### Work required
Please, without any pictures, set down exactly the part of the listing below that opens with the line containing "text-align: center ->" and closes with the line containing "nawet w niezwykłych".

### Source data

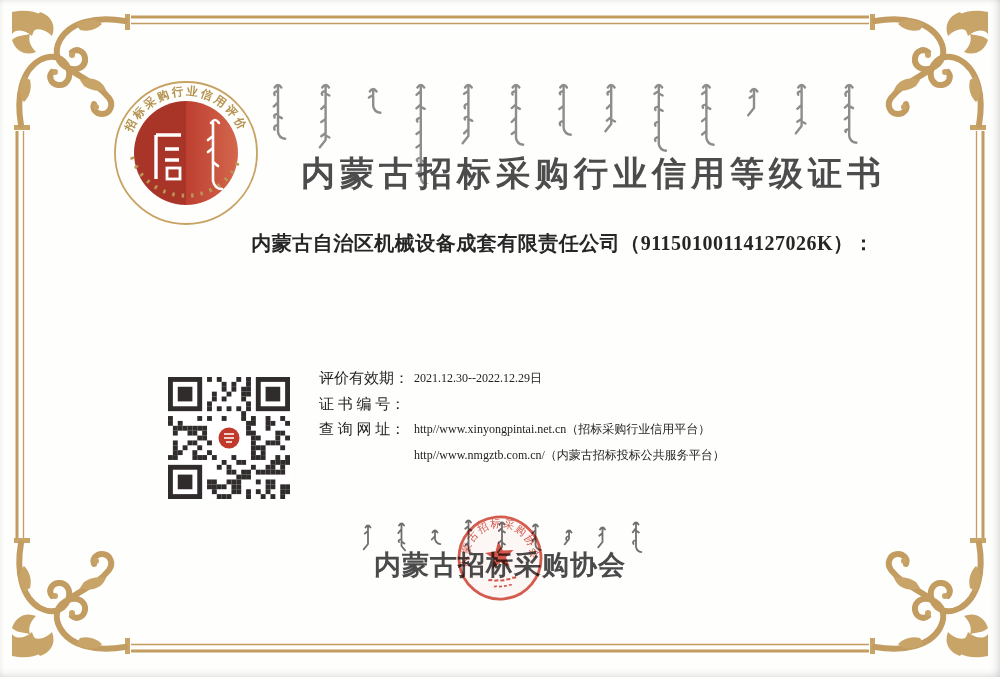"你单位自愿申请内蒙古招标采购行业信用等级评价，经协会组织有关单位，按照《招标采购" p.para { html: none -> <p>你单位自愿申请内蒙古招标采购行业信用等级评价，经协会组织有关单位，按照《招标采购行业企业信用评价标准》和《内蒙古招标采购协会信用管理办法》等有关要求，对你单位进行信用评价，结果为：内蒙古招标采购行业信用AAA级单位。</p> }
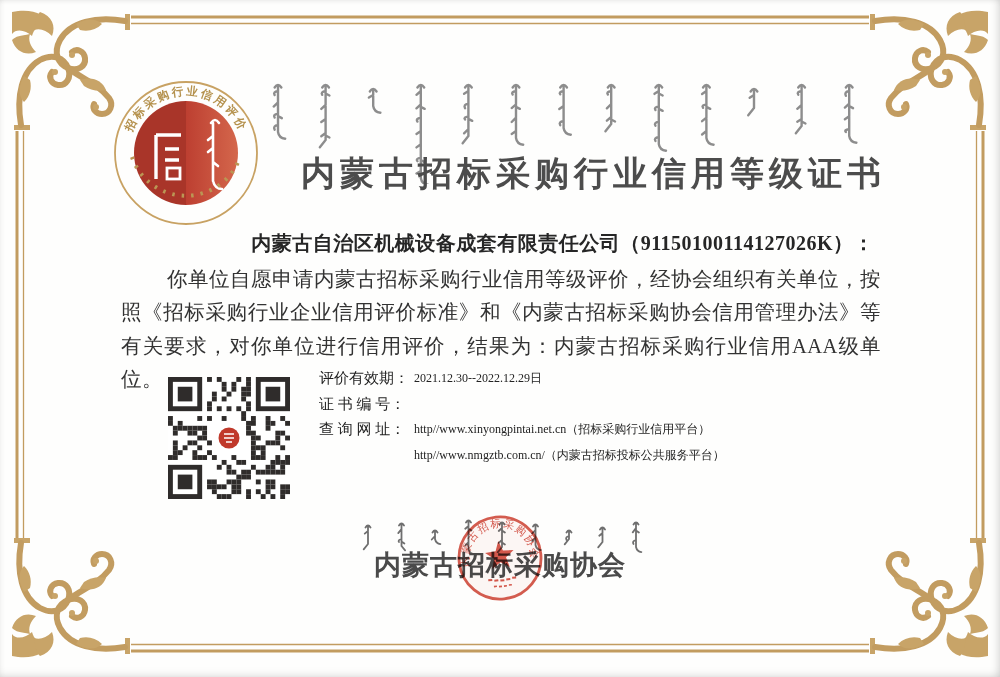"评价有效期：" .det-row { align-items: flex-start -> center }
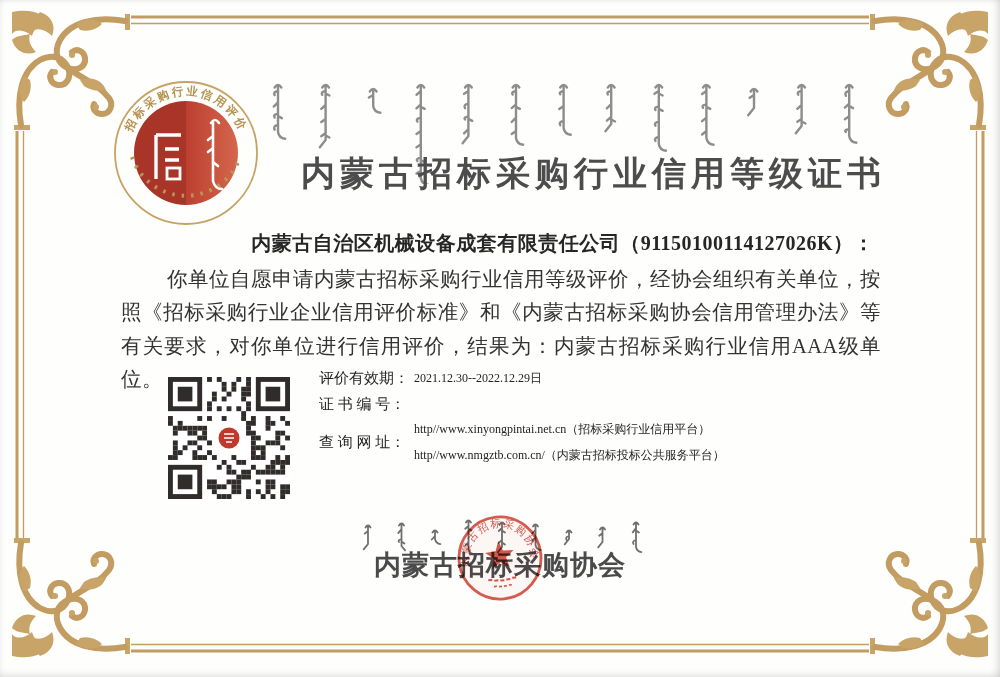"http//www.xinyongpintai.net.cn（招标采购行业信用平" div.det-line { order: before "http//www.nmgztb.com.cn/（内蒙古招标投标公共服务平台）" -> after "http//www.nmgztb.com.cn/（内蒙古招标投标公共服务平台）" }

--

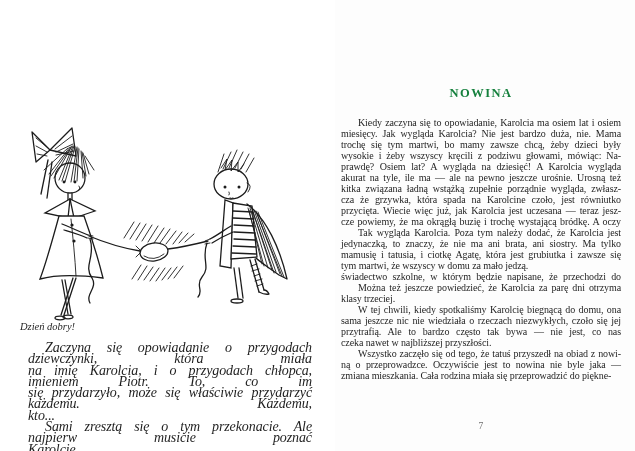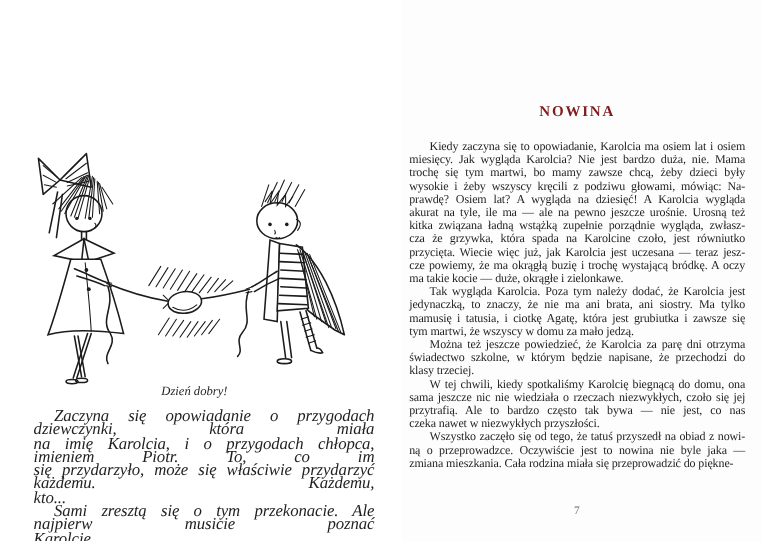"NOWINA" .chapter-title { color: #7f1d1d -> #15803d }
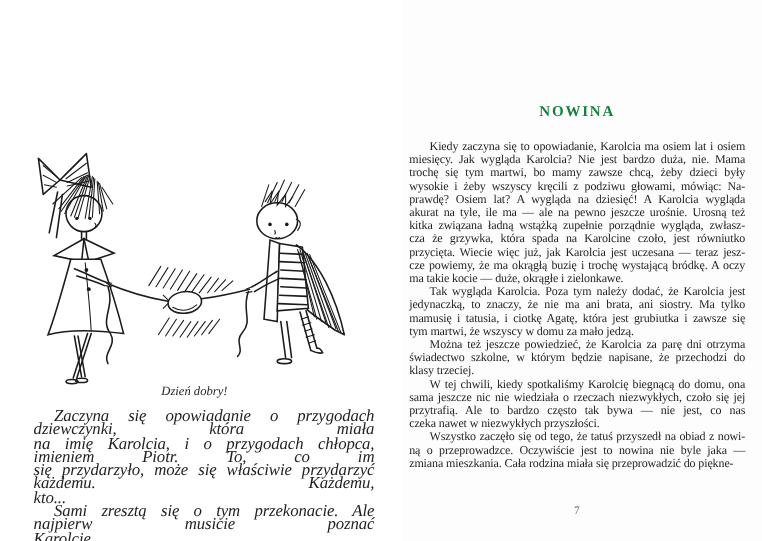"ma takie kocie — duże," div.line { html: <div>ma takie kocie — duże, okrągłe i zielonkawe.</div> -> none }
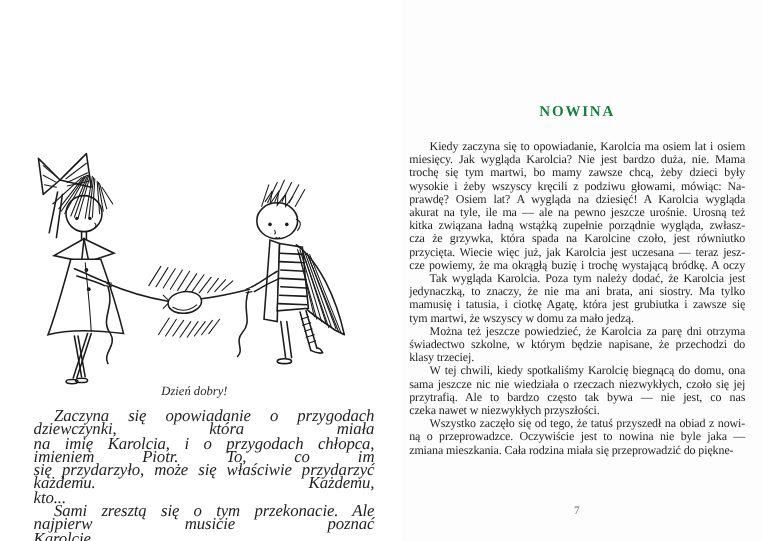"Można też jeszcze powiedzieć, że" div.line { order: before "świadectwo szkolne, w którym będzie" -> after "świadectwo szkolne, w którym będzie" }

...

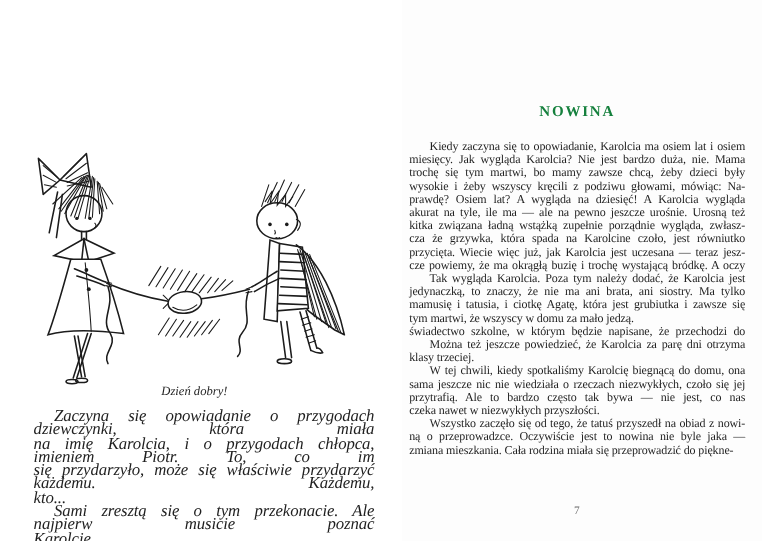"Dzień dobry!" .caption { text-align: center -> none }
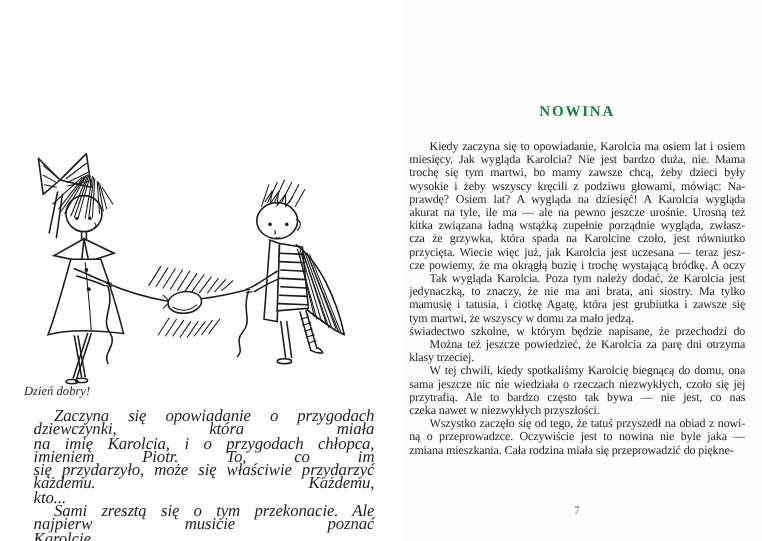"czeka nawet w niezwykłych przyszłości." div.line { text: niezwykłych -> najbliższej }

### Exercise output
"Dzień dobry!" .caption { text-align: center -> none }
"czeka nawet w niezwykłych przyszłości." div.line { text: niezwykłych -> najbliższej }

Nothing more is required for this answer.